## Your goal
Starting at the first line of the records below, reproduce every line up to and including the line with "15: (504, 135, 1.86)", but leave out all pictures.

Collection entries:
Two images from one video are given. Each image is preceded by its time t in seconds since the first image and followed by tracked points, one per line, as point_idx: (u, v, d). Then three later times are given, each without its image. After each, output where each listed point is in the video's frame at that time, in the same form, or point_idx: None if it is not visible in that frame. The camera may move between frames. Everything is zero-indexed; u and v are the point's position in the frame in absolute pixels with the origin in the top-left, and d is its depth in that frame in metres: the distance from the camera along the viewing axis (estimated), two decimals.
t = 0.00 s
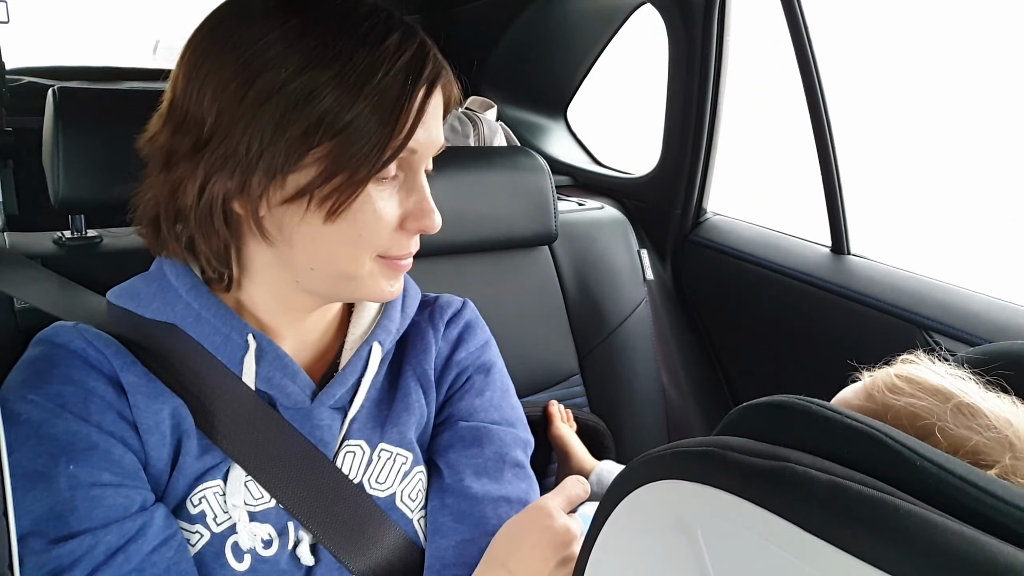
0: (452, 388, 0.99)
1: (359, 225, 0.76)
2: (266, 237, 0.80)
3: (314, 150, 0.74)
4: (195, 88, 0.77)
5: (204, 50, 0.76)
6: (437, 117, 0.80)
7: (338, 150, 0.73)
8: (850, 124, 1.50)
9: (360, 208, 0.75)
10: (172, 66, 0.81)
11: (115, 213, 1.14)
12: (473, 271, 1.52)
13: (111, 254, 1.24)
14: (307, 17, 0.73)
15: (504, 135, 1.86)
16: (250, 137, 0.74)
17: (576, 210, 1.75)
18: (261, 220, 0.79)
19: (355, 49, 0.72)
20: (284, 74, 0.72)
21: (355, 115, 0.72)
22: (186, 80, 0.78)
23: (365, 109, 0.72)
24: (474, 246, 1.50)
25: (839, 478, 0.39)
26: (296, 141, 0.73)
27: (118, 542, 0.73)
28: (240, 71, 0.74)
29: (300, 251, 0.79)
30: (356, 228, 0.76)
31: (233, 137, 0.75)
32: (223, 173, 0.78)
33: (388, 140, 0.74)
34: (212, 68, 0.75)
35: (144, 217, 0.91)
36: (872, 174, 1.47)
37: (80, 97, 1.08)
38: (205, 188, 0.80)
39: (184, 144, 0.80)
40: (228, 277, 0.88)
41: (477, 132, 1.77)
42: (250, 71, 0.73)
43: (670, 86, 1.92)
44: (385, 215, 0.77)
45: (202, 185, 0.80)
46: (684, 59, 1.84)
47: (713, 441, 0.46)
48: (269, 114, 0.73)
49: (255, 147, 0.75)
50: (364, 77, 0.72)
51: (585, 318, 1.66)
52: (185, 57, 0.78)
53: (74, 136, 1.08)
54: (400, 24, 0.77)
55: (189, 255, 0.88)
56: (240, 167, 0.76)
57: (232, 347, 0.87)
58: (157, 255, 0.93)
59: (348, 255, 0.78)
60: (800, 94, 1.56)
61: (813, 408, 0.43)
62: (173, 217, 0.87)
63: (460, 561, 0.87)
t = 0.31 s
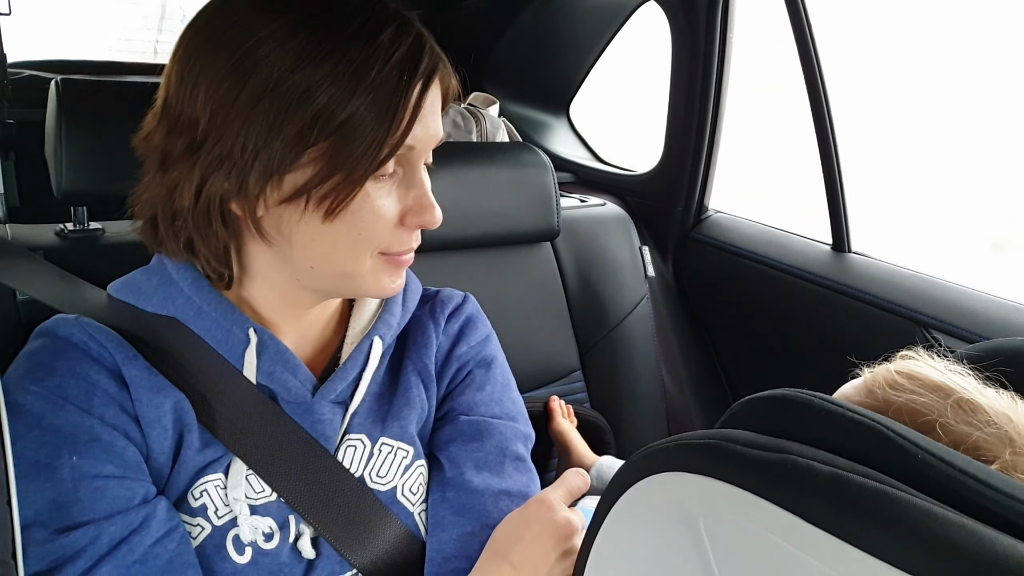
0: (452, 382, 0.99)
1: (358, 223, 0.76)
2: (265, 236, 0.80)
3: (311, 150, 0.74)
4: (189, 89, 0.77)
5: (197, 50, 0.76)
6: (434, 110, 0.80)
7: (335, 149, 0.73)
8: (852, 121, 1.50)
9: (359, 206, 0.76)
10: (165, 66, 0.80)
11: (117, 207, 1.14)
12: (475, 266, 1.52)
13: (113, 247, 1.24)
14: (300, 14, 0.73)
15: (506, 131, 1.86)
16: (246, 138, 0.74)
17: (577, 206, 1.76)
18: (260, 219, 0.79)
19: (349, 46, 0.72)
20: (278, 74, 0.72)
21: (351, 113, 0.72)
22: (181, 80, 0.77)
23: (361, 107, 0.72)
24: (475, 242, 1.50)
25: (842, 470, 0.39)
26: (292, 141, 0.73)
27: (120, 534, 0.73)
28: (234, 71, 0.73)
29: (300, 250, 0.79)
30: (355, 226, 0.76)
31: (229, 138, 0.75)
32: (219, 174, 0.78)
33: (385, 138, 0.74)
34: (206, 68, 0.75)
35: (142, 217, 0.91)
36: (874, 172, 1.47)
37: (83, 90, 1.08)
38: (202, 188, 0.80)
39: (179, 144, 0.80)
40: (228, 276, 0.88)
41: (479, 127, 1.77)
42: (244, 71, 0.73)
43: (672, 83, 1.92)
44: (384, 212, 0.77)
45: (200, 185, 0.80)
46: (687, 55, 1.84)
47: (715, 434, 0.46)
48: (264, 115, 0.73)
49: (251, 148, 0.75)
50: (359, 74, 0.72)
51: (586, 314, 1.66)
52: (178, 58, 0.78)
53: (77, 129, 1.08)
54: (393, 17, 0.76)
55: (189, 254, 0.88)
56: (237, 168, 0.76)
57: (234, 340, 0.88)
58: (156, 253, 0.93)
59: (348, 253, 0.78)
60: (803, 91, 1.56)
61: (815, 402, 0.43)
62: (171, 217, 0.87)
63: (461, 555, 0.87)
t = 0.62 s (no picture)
0: (448, 379, 0.99)
1: (360, 224, 0.76)
2: (266, 235, 0.80)
3: (315, 150, 0.73)
4: (196, 85, 0.77)
5: (207, 46, 0.76)
6: (439, 115, 0.79)
7: (340, 150, 0.73)
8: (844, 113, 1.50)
9: (360, 208, 0.75)
10: (173, 61, 0.80)
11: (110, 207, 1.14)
12: (469, 263, 1.52)
13: (106, 247, 1.23)
14: (310, 15, 0.72)
15: (499, 128, 1.86)
16: (251, 135, 0.74)
17: (572, 202, 1.76)
18: (262, 218, 0.79)
19: (358, 48, 0.72)
20: (285, 73, 0.72)
21: (358, 114, 0.72)
22: (189, 76, 0.77)
23: (368, 108, 0.72)
24: (470, 239, 1.50)
25: (834, 461, 0.39)
26: (297, 141, 0.73)
27: (117, 535, 0.72)
28: (242, 69, 0.73)
29: (300, 249, 0.79)
30: (356, 228, 0.76)
31: (234, 136, 0.75)
32: (223, 171, 0.78)
33: (390, 139, 0.73)
34: (214, 66, 0.75)
35: (142, 211, 0.91)
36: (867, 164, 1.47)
37: (73, 90, 1.08)
38: (205, 184, 0.80)
39: (184, 140, 0.80)
40: (226, 272, 0.88)
41: (473, 124, 1.77)
42: (252, 69, 0.73)
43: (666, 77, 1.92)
44: (385, 215, 0.77)
45: (203, 182, 0.80)
46: (680, 50, 1.84)
47: (708, 427, 0.46)
48: (270, 114, 0.73)
49: (256, 146, 0.74)
50: (367, 77, 0.72)
51: (582, 310, 1.66)
52: (188, 53, 0.78)
53: (67, 129, 1.08)
54: (404, 21, 0.76)
55: (188, 250, 0.89)
56: (241, 166, 0.76)
57: (228, 340, 0.88)
58: (153, 248, 0.93)
59: (348, 254, 0.78)
60: (795, 83, 1.56)
61: (806, 394, 0.43)
62: (171, 211, 0.86)
63: (457, 551, 0.87)
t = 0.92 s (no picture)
0: (445, 380, 0.99)
1: (357, 224, 0.76)
2: (264, 235, 0.80)
3: (313, 149, 0.73)
4: (193, 85, 0.77)
5: (205, 45, 0.75)
6: (437, 115, 0.79)
7: (338, 149, 0.73)
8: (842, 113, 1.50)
9: (358, 208, 0.75)
10: (171, 60, 0.80)
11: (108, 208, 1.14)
12: (468, 264, 1.52)
13: (103, 248, 1.23)
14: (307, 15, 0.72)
15: (498, 128, 1.86)
16: (248, 135, 0.74)
17: (570, 202, 1.76)
18: (260, 217, 0.79)
19: (356, 48, 0.72)
20: (284, 72, 0.71)
21: (356, 114, 0.72)
22: (186, 76, 0.77)
23: (366, 108, 0.72)
24: (468, 240, 1.50)
25: (830, 464, 0.39)
26: (295, 140, 0.73)
27: (112, 536, 0.72)
28: (239, 69, 0.73)
29: (298, 249, 0.79)
30: (354, 227, 0.76)
31: (232, 136, 0.75)
32: (221, 171, 0.78)
33: (388, 139, 0.73)
34: (212, 65, 0.75)
35: (139, 212, 0.91)
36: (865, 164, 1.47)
37: (70, 91, 1.08)
38: (203, 184, 0.80)
39: (182, 140, 0.80)
40: (223, 273, 0.87)
41: (471, 125, 1.77)
42: (251, 68, 0.73)
43: (664, 77, 1.92)
44: (382, 214, 0.77)
45: (200, 181, 0.80)
46: (678, 51, 1.85)
47: (705, 429, 0.46)
48: (268, 113, 0.73)
49: (254, 146, 0.74)
50: (365, 77, 0.72)
51: (580, 310, 1.66)
52: (185, 52, 0.77)
53: (64, 130, 1.07)
54: (402, 21, 0.76)
55: (186, 251, 0.89)
56: (239, 166, 0.76)
57: (225, 341, 0.87)
58: (150, 249, 0.92)
59: (346, 254, 0.78)
60: (793, 83, 1.56)
61: (803, 396, 0.43)
62: (169, 212, 0.86)
63: (454, 553, 0.87)
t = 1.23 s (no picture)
0: (449, 382, 0.99)
1: (362, 227, 0.76)
2: (269, 237, 0.80)
3: (319, 152, 0.73)
4: (201, 87, 0.77)
5: (213, 47, 0.75)
6: (443, 121, 0.79)
7: (345, 152, 0.72)
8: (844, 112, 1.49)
9: (363, 211, 0.75)
10: (179, 61, 0.80)
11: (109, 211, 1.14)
12: (469, 266, 1.51)
13: (104, 251, 1.23)
14: (316, 19, 0.72)
15: (499, 130, 1.86)
16: (255, 137, 0.74)
17: (571, 204, 1.75)
18: (265, 220, 0.79)
19: (364, 51, 0.72)
20: (291, 75, 0.71)
21: (363, 117, 0.72)
22: (194, 77, 0.77)
23: (373, 112, 0.72)
24: (469, 241, 1.50)
25: (834, 466, 0.39)
26: (302, 143, 0.73)
27: (112, 539, 0.72)
28: (248, 71, 0.73)
29: (303, 252, 0.78)
30: (358, 231, 0.76)
31: (239, 138, 0.75)
32: (227, 173, 0.77)
33: (395, 143, 0.73)
34: (220, 67, 0.75)
35: (145, 212, 0.91)
36: (868, 165, 1.47)
37: (71, 94, 1.07)
38: (209, 186, 0.80)
39: (188, 141, 0.80)
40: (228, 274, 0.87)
41: (472, 127, 1.77)
42: (258, 71, 0.73)
43: (666, 79, 1.92)
44: (387, 219, 0.76)
45: (206, 183, 0.80)
46: (680, 52, 1.85)
47: (709, 431, 0.46)
48: (275, 116, 0.72)
49: (260, 148, 0.74)
50: (373, 81, 0.71)
51: (582, 312, 1.66)
52: (193, 53, 0.77)
53: (65, 133, 1.07)
54: (410, 26, 0.76)
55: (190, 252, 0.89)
56: (245, 168, 0.76)
57: (227, 342, 0.87)
58: (154, 249, 0.92)
59: (350, 257, 0.78)
60: (795, 83, 1.55)
61: (807, 398, 0.43)
62: (175, 213, 0.86)
63: (456, 555, 0.86)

## Response below
Two images from one video are given. Each image is preceded by its time t in seconds since the first image and followed by tracked points, one per line, as point_idx: (u, v, d). Then three later times are given, each without its image. After each, output where each listed point is in the video's frame at that time, in the same form, or point_idx: None if it is not visible in that frame. The camera may move between frames. Everything is zero-indexed; u and v are the point's position in the frame in absolute pixels with the origin in the top-left, and d is its depth in that frame in metres: the distance from the camera along the viewing axis (estimated), two decimals.
t = 0.00 s
0: (452, 388, 0.99)
1: (359, 225, 0.76)
2: (266, 237, 0.80)
3: (314, 150, 0.74)
4: (195, 88, 0.77)
5: (204, 50, 0.76)
6: (437, 117, 0.80)
7: (338, 150, 0.73)
8: (850, 124, 1.50)
9: (360, 208, 0.75)
10: (172, 66, 0.81)
11: (115, 213, 1.14)
12: (473, 271, 1.52)
13: (111, 254, 1.24)
14: (307, 17, 0.73)
15: (504, 135, 1.86)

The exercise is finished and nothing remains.